Exercise: Which lines in the data below contain the word "dishwasher"? Return each of those lines in full, treating uppercase and lowercase letters as distinct.

"""

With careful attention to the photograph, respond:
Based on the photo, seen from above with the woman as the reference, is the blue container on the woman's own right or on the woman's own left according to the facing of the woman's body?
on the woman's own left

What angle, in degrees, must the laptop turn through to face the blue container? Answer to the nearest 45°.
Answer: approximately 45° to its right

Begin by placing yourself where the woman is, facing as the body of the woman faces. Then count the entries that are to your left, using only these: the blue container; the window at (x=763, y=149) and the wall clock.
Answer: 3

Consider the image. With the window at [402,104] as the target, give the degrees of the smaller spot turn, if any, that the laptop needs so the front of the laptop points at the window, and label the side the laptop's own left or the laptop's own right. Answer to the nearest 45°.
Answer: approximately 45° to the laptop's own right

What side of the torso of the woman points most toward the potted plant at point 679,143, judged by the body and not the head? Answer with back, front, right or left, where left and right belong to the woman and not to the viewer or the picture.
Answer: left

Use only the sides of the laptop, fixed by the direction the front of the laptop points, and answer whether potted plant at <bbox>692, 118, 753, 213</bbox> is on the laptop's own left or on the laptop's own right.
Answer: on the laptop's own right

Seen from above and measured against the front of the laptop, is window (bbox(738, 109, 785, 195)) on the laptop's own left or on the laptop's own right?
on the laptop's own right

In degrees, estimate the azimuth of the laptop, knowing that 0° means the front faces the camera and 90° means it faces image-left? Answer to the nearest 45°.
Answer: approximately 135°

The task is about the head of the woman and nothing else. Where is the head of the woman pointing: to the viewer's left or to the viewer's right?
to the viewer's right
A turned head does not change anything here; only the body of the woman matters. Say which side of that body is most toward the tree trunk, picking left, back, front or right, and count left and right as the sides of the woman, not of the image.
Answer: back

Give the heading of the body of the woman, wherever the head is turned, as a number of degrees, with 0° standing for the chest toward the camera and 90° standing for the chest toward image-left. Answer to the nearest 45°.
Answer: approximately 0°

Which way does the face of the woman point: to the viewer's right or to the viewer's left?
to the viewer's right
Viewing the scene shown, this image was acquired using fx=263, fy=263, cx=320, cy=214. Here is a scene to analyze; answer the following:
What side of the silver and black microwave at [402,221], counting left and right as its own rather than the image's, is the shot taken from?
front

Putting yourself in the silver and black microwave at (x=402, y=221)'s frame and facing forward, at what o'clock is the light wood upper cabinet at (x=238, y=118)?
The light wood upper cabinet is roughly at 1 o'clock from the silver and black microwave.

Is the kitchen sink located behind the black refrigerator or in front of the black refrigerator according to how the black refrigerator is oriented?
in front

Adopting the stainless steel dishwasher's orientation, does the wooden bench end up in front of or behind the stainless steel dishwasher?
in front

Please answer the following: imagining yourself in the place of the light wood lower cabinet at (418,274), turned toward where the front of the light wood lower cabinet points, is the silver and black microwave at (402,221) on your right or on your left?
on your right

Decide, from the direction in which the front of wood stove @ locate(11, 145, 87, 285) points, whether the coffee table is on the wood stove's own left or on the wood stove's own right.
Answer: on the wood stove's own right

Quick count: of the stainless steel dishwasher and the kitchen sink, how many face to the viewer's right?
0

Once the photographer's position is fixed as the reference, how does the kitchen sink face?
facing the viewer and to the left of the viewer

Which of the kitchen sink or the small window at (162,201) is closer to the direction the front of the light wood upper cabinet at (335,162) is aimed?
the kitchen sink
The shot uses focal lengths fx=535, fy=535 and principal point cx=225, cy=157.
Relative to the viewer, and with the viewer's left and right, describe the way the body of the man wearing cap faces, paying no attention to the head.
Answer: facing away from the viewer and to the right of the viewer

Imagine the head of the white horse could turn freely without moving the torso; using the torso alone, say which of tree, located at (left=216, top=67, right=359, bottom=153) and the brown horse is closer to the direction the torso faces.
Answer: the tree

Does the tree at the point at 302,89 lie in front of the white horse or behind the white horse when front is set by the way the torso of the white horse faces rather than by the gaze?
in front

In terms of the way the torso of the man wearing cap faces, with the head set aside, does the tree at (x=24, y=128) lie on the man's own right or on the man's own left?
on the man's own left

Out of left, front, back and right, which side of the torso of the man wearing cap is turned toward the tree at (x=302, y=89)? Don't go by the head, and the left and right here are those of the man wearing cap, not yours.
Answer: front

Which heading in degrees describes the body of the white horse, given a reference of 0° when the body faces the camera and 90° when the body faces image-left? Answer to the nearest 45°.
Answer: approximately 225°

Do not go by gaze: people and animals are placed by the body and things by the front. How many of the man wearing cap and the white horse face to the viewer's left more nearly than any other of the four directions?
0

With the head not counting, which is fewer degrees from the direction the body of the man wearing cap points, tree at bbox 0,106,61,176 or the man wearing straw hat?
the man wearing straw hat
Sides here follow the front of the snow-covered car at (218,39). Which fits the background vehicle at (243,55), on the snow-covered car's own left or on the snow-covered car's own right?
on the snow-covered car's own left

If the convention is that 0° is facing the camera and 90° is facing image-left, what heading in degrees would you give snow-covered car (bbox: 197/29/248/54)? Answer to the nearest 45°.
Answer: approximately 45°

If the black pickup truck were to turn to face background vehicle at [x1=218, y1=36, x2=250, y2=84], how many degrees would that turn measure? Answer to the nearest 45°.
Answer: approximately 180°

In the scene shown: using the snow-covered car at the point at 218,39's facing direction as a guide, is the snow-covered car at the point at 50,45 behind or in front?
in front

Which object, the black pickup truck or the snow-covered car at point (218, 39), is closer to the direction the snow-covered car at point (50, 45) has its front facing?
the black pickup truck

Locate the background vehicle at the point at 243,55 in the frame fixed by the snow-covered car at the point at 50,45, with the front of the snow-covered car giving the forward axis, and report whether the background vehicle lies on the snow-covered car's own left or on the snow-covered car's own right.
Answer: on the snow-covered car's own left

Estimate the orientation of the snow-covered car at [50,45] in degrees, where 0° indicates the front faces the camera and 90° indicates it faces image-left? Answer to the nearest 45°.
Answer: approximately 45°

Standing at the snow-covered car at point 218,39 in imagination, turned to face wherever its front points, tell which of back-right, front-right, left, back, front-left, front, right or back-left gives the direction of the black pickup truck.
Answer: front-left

"""
"""

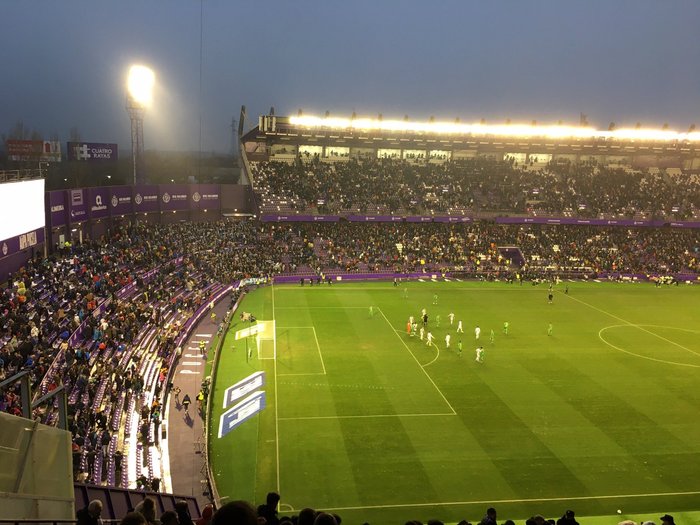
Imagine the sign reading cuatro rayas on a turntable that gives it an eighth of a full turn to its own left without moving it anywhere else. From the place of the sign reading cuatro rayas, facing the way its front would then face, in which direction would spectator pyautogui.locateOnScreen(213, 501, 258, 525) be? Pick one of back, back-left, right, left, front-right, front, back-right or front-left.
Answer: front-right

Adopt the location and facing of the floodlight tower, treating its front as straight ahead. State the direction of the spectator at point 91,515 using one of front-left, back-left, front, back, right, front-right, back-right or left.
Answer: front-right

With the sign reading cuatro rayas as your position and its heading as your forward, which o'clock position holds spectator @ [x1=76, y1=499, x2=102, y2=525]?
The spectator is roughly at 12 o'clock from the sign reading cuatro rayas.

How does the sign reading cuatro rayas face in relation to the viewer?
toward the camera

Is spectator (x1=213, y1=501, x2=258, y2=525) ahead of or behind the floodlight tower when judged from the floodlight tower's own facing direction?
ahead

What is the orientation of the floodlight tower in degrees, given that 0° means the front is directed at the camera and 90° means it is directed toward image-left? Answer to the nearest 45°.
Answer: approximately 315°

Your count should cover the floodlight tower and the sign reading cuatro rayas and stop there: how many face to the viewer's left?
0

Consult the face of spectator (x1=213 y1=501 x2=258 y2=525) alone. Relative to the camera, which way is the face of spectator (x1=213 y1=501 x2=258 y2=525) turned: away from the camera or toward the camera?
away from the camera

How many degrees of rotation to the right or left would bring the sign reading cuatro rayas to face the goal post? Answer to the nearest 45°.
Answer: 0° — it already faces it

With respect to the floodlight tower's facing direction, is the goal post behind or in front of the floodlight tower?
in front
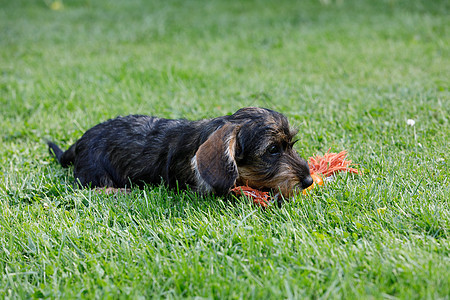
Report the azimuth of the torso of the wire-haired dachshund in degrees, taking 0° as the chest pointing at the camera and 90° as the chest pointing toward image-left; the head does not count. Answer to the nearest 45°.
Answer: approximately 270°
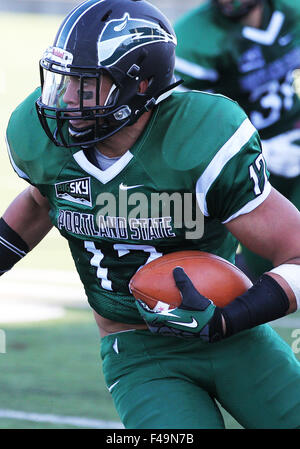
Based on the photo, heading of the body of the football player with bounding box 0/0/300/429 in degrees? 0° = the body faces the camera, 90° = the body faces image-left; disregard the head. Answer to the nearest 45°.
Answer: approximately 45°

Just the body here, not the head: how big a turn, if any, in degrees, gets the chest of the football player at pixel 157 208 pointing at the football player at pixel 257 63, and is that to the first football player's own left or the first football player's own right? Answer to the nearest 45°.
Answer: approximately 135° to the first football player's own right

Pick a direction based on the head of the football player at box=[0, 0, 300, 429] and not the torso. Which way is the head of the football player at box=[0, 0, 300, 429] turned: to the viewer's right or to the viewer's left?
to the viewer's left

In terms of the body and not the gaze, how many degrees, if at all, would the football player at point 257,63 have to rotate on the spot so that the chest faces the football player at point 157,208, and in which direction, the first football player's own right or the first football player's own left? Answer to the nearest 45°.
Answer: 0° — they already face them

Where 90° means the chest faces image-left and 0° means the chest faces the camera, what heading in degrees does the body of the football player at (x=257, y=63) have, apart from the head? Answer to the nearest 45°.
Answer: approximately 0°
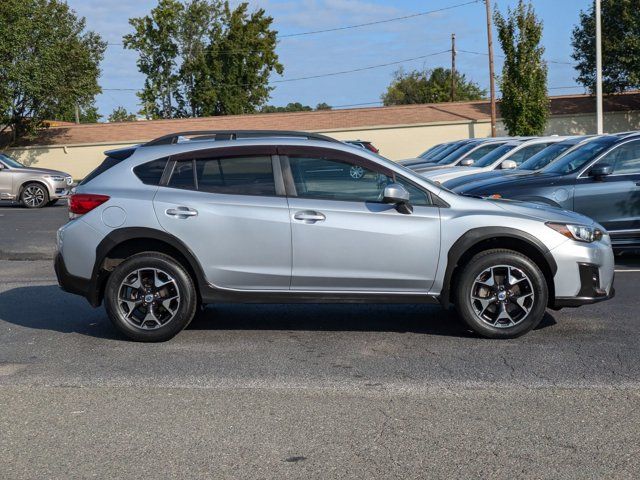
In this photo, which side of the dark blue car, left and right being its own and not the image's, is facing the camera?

"""
"""

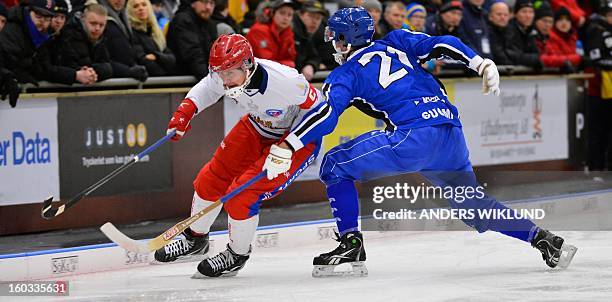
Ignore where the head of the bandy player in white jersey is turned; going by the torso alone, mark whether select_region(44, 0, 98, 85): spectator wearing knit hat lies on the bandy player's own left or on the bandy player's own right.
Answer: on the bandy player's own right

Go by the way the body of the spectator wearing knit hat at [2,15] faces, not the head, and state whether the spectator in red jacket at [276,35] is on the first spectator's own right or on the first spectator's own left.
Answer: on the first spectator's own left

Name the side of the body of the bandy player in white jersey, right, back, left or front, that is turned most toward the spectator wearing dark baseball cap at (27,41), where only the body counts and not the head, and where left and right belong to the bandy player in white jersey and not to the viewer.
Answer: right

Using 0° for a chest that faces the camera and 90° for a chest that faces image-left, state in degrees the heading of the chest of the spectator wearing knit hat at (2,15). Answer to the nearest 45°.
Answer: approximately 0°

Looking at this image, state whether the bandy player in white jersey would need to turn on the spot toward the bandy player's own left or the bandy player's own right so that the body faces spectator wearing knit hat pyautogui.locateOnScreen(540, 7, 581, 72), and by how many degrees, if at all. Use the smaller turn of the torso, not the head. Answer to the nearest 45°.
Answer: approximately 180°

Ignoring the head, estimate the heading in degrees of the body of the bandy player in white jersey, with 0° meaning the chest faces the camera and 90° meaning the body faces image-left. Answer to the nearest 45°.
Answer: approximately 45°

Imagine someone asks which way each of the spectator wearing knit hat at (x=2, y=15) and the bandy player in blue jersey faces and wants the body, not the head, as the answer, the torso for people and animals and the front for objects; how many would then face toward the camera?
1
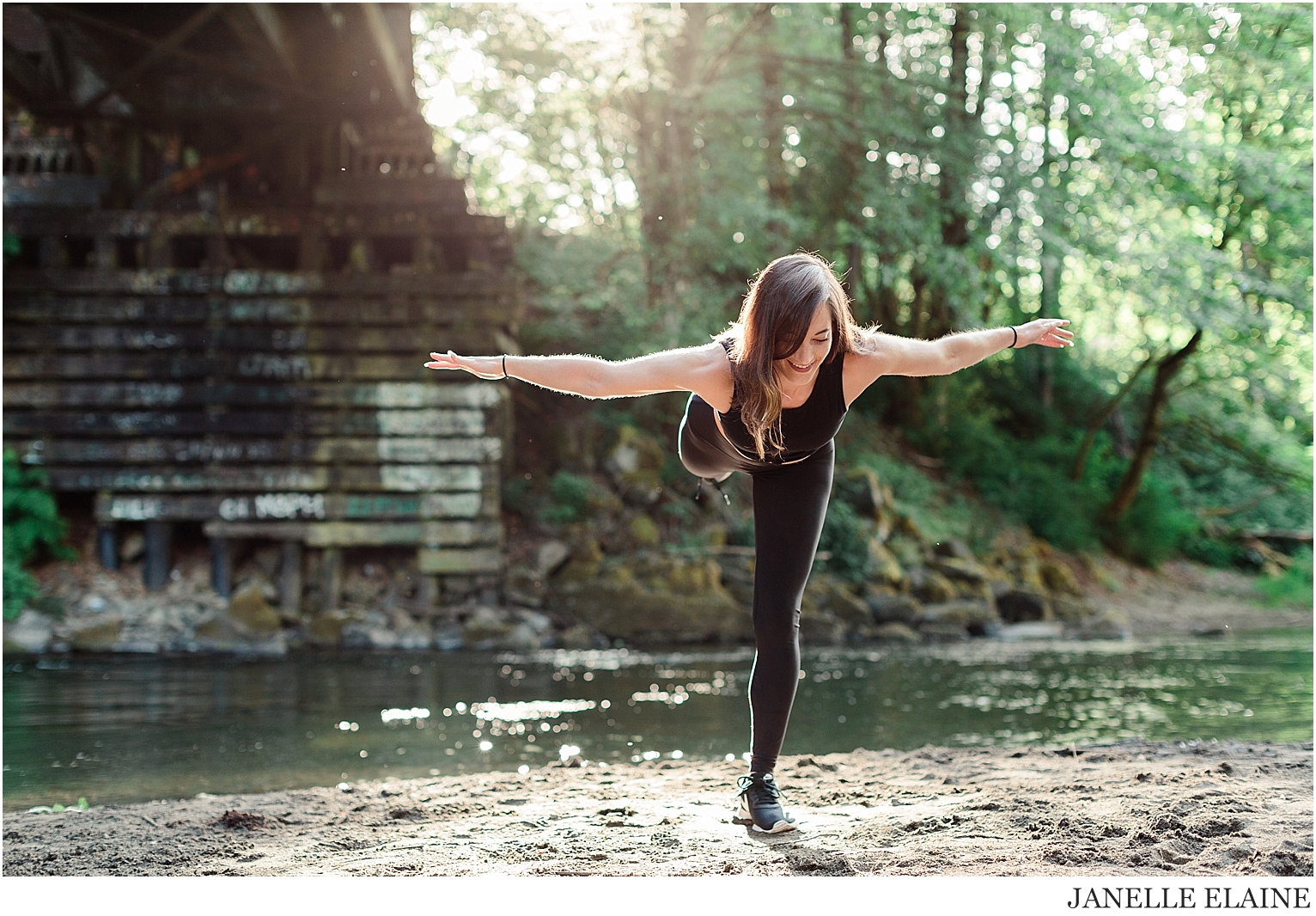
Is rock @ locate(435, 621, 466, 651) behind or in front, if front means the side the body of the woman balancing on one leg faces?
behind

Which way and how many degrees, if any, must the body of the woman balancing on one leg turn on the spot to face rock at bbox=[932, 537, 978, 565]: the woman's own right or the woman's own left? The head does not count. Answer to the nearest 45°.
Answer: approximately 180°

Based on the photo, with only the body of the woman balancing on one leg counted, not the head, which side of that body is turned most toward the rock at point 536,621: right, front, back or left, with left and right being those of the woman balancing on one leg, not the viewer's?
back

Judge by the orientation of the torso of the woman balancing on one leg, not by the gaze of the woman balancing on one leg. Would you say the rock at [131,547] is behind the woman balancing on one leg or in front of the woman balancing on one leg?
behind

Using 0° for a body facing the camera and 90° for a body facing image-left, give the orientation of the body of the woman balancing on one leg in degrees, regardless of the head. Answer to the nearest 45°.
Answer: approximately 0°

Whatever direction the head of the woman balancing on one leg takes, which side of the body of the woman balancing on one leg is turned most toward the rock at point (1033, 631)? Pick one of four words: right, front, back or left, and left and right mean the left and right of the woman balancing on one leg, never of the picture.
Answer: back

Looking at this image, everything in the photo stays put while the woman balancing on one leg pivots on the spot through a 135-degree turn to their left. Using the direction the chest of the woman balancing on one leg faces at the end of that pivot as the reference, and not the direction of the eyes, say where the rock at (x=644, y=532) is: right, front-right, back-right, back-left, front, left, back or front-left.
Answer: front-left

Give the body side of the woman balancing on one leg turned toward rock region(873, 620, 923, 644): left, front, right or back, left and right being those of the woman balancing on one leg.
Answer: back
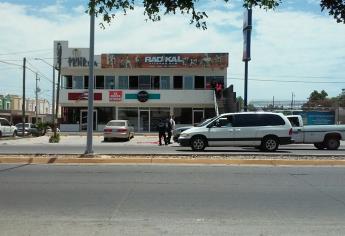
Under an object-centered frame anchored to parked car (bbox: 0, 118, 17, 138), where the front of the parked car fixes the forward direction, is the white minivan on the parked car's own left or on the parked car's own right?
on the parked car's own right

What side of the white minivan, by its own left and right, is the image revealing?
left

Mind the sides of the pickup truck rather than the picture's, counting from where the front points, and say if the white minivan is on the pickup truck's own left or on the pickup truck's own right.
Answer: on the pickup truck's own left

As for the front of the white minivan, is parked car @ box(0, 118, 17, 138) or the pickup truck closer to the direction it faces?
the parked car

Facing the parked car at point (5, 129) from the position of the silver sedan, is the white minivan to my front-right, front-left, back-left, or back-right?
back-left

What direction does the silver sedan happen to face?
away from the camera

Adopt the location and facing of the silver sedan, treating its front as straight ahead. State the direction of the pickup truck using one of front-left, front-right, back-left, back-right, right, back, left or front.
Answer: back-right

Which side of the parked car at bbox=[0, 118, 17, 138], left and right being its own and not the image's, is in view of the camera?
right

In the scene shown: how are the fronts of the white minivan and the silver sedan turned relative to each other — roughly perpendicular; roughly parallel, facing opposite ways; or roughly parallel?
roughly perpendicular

"""

Solution:
Adopting the stainless steel dishwasher's orientation, does the wooden bench end up in front of or behind the stainless steel dishwasher?
Quick count: of the stainless steel dishwasher and the kitchen sink, how many face to the viewer's right?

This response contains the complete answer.